CAN HE DO THAT? A Wallsplainer!

Long story short ... eh?

YEAH, HE CAN PROBABLY DO IT. He's probably going to raid funds set aside for military construction and housing to build his stupid Fuck You Mexico monument. Our best hope is to tie this shit up in the courts until 2021, when we send his flabby ass packing off to Florida permanently, God willing and the crick don't rise. Sorry it's not better news.
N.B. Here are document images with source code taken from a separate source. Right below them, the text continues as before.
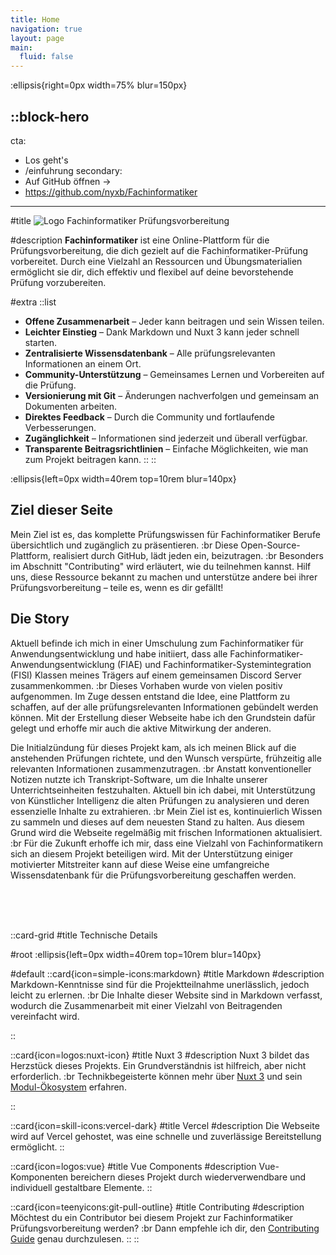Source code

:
```yaml
---
title: Home
navigation: true
layout: page
main:
  fluid: false
---
```


:ellipsis{right=0px width=75% blur=150px}

::block-hero
---
cta:
  - Los geht's
  - /einfuhrung
secondary:
  - Auf GitHub öffnen →
  - https://github.com/nyxb/Fachinformatiker
---

#title
![Logo](./img/logo-trans.png) Fachinformatiker Prüfungsvorbereitung

#description
**Fachinformatiker** ist eine Online-Plattform für die Prüfungsvorbereitung, die dich gezielt auf die Fachinformatiker-Prüfung vorbereitet. Durch eine Vielzahl an Ressourcen und Übungsmaterialien ermöglicht sie dir, dich effektiv und flexibel auf deine bevorstehende Prüfung vorzubereiten.

#extra
  ::list
  - **Offene Zusammenarbeit** – Jeder kann beitragen und sein Wissen teilen.
  - **Leichter Einstieg** – Dank Markdown und Nuxt 3 kann jeder schnell starten.
  - **Zentralisierte Wissensdatenbank** – Alle prüfungsrelevanten Informationen an einem Ort.
  - **Community-Unterstützung** – Gemeinsames Lernen und Vorbereiten auf die Prüfung.
  - **Versionierung mit Git** – Änderungen nachverfolgen und gemeinsam an Dokumenten arbeiten.
  - **Direktes Feedback** – Durch die Community und fortlaufende Verbesserungen.
  - **Zugänglichkeit** – Informationen sind jederzeit und überall verfügbar.
  - **Transparente Beitragsrichtlinien** – Einfache Möglichkeiten, wie man zum Projekt beitragen kann.
  ::
::

:ellipsis{left=0px width=40rem top=10rem blur=140px}
## Ziel dieser Seite

Mein Ziel ist es, das komplette Prüfungswissen für Fachinformatiker Berufe übersichtlich und zugänglich zu präsentieren. :br
Diese Open-Source-Plattform, realisiert durch GitHub, lädt jeden ein, beizutragen. :br
Besonders im Abschnitt "Contributing" wird erläutert, wie du teilnehmen kannst. Hilf uns, diese Ressource bekannt zu machen und unterstütze andere bei ihrer Prüfungsvorbereitung – teile es, wenn es dir gefällt!

## Die Story
Aktuell befinde ich mich in einer Umschulung zum Fachinformatiker für Anwendungsentwicklung und habe initiiert, dass alle Fachinformatiker-Anwendungsentwicklung (FIAE) und Fachinformatiker-Systemintegration (FISI) Klassen meines Trägers auf einem gemeinsamen Discord Server zusammenkommen. :br
Dieses Vorhaben wurde von vielen positiv aufgenommen. Im Zuge dessen entstand die Idee, eine Plattform zu schaffen, auf der alle prüfungsrelevanten Informationen gebündelt werden können. Mit der Erstellung dieser Webseite habe ich den Grundstein dafür gelegt und erhoffe mir auch die aktive Mitwirkung der anderen. 

Die Initialzündung für dieses Projekt kam, als ich meinen Blick auf die anstehenden Prüfungen richtete, und den Wunsch verspürte, frühzeitig alle relevanten Informationen zusammenzutragen. :br
Anstatt konventioneller Notizen nutzte ich Transkript-Software, um die Inhalte unserer Unterrichtseinheiten festzuhalten. Aktuell bin ich dabei, mit Unterstützung von Künstlicher Intelligenz die alten Prüfungen zu analysieren und deren essenzielle Inhalte zu extrahieren. :br
Mein Ziel ist es, kontinuierlich Wissen zu sammeln und dieses auf dem neuesten Stand zu halten. Aus diesem Grund wird die Webseite regelmäßig mit frischen Informationen aktualisiert. :br
Für die Zukunft erhoffe ich mir, dass eine Vielzahl von Fachinformatikern sich an diesem Projekt beteiligen wird. Mit der Unterstützung einiger motivierter Mitstreiter kann auf diese Weise eine umfangreiche Wissensdatenbank für die Prüfungsvorbereitung geschaffen werden.

<br/>
<br/>
<br/>

::card-grid
#title
Technische Details

#root
:ellipsis{left=0px width=40rem top=10rem blur=140px}

#default
   ::card{icon=simple-icons:markdown}
   #title
   Markdown
   #description
   Markdown-Kenntnisse sind für die Projektteilnahme unerlässlich, jedoch leicht zu erlernen. :br
   Die Inhalte dieser Website sind in Markdown verfasst, wodurch die Zusammenarbeit mit einer Vielzahl von Beitragenden vereinfacht wird.

  ::

   ::card{icon=logos:nuxt-icon}
   #title
   Nuxt 3
   #description
   Nuxt 3 bildet das Herzstück dieses Projekts. Ein Grundverständnis ist hilfreich, aber nicht erforderlich. :br
   Technikbegeisterte können mehr über [Nuxt 3](https://v3.nuxtjs.org) und sein [Modul-Ökosystem](https://modules.nuxtjs.org) erfahren.

   ::

  ::card{icon=skill-icons:vercel-dark}
  #title
  Vercel
  #description
  Die Webseite wird auf Vercel gehostet, was eine schnelle und zuverlässige Bereitstellung ermöglicht.
  ::

  ::card{icon=logos:vue}
  #title
  Vue Components
  #description
  Vue-Komponenten bereichern dieses Projekt durch wiederverwendbare und individuell gestaltbare Elemente.
  ::

  ::card{icon=teenyicons:git-pull-outline}
  #title
  Contributing
  #description
  Möchtest du ein Contributor bei diesem Projekt zur Fachinformatiker Prüfungsvorbereitung werden? :br
  Dann empfehle ich dir, den [Contributing Guide](https://github.com/nyxb/contribute) genau durchzulesen.
  ::
::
OMG, What Is Even Happening?

Well, earlier this week, Congress hammered out a compromise budget and crossed their fingers hoping that Sean Hannity would sign off on it and not shut the government down again. Looks like that goat they sacrificed in the Senate cloakroom must have done the trick, because the government will remain open. But everything has a price, and President Couch Potato refused to sign unless Mitch McConnell agreed to support a national emergency declaration for WALL. So Yertle inched back to the Senate where he interrupted a pissed-off Chuck Grassley to announce the joyous news that their party had WON! Or, you know, "won." Not only did they get their budget blessed by the Dear Leader, they also were getting a shiny new usurpation of congressional authority, HOORAY! Literally no one was fooled -- they all knew McConnell had gotten played, and they were about to be yanked ever deeper into the cold abyss. Which is what happens when you lash your party to a giant sea demon racing toward the bottom of an ocean of corruption. You pays your money, and you takes your chances.